Poster Presentation C Thursday, 5:00 – 6:00 pm C Edmund Fitzgerald Exhibit Hall
Is It, and Does It Matter? Predicting In-Stream Conditions from Land Use at
Varying Distances from the Channel
Natural Resources Research Institute
University of Minnesota Duluth
5013 Miller Trunk Highway
Duluth, MN 55811
Riparian land cover has many important functions, yet is among the most difficult landscape features to characterize and map. In non-forested landscapes the riparian zone is frequently smaller than the minimum resolution of traditional satellite imagery, with the result that some land cover classes are either missed altogether or misclassified. We mapped land cover in 12 watersheds in Southeastern Minnesota using high-resolution aerial photography (0.5 meter resolution) and satellite imagery (30 meter).

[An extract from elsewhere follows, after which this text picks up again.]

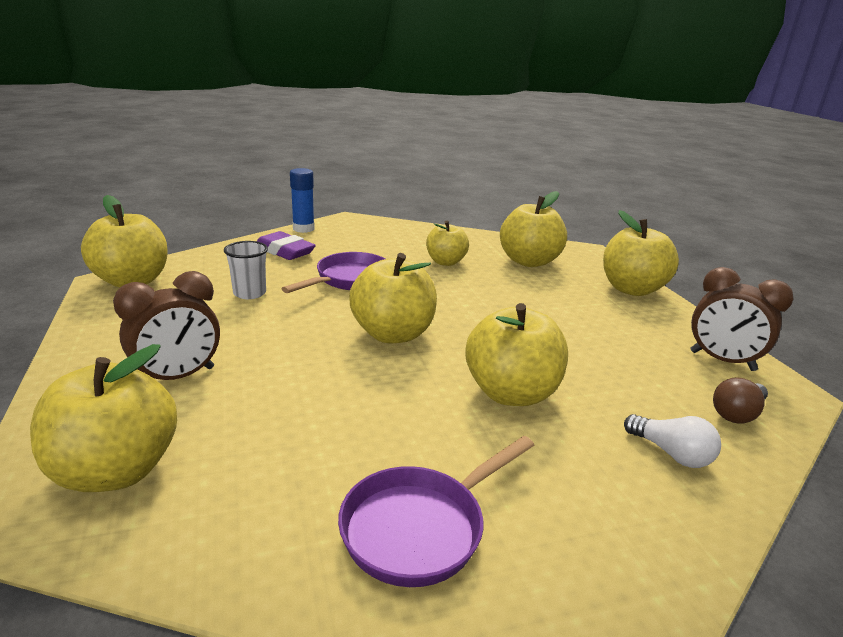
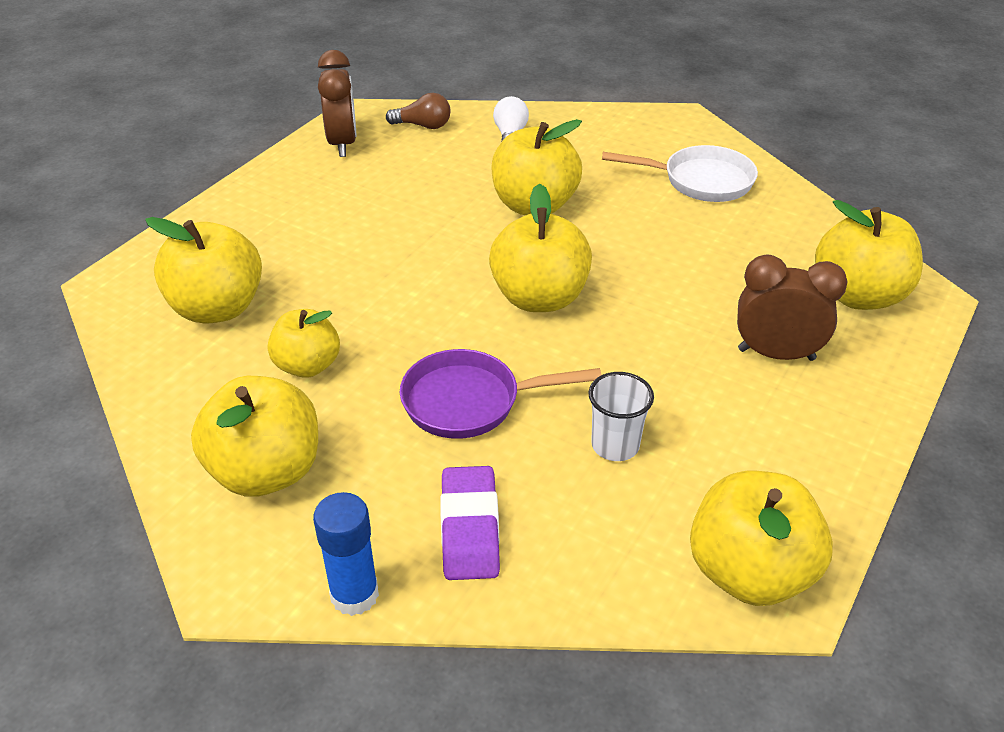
camera: 130 degrees left, 15 degrees up
(420, 527) = (700, 181): purple pan -> white pan
(632, 289) = (224, 218): yellow apple -> yellow apple (266, 471)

Our objectives were to quantify the bias for each data source and to determine how land cover at varying distances from the stream influences in-stream properties. Satellite imagery underestimated the proportion of forest and wetland classes and overestimated the proportion of agricultural land within 30, 60m and 120m of the channel compared to the high resolution imagery. We developed regression models predicting TP and TN concentrations, chlorophyll a, percent fines, maximum temperature, number of debris dams, number of fish species, and number of scrapers and predators from land cover in buffer widths varying from 2 to 500 m. Percent predators was best predicted by land cover within 10 m of the channel, while % fines and TN were best predicted by land cover within 120m of the channel, illustrating how buffer size can affect the power to predict various in-stream processes.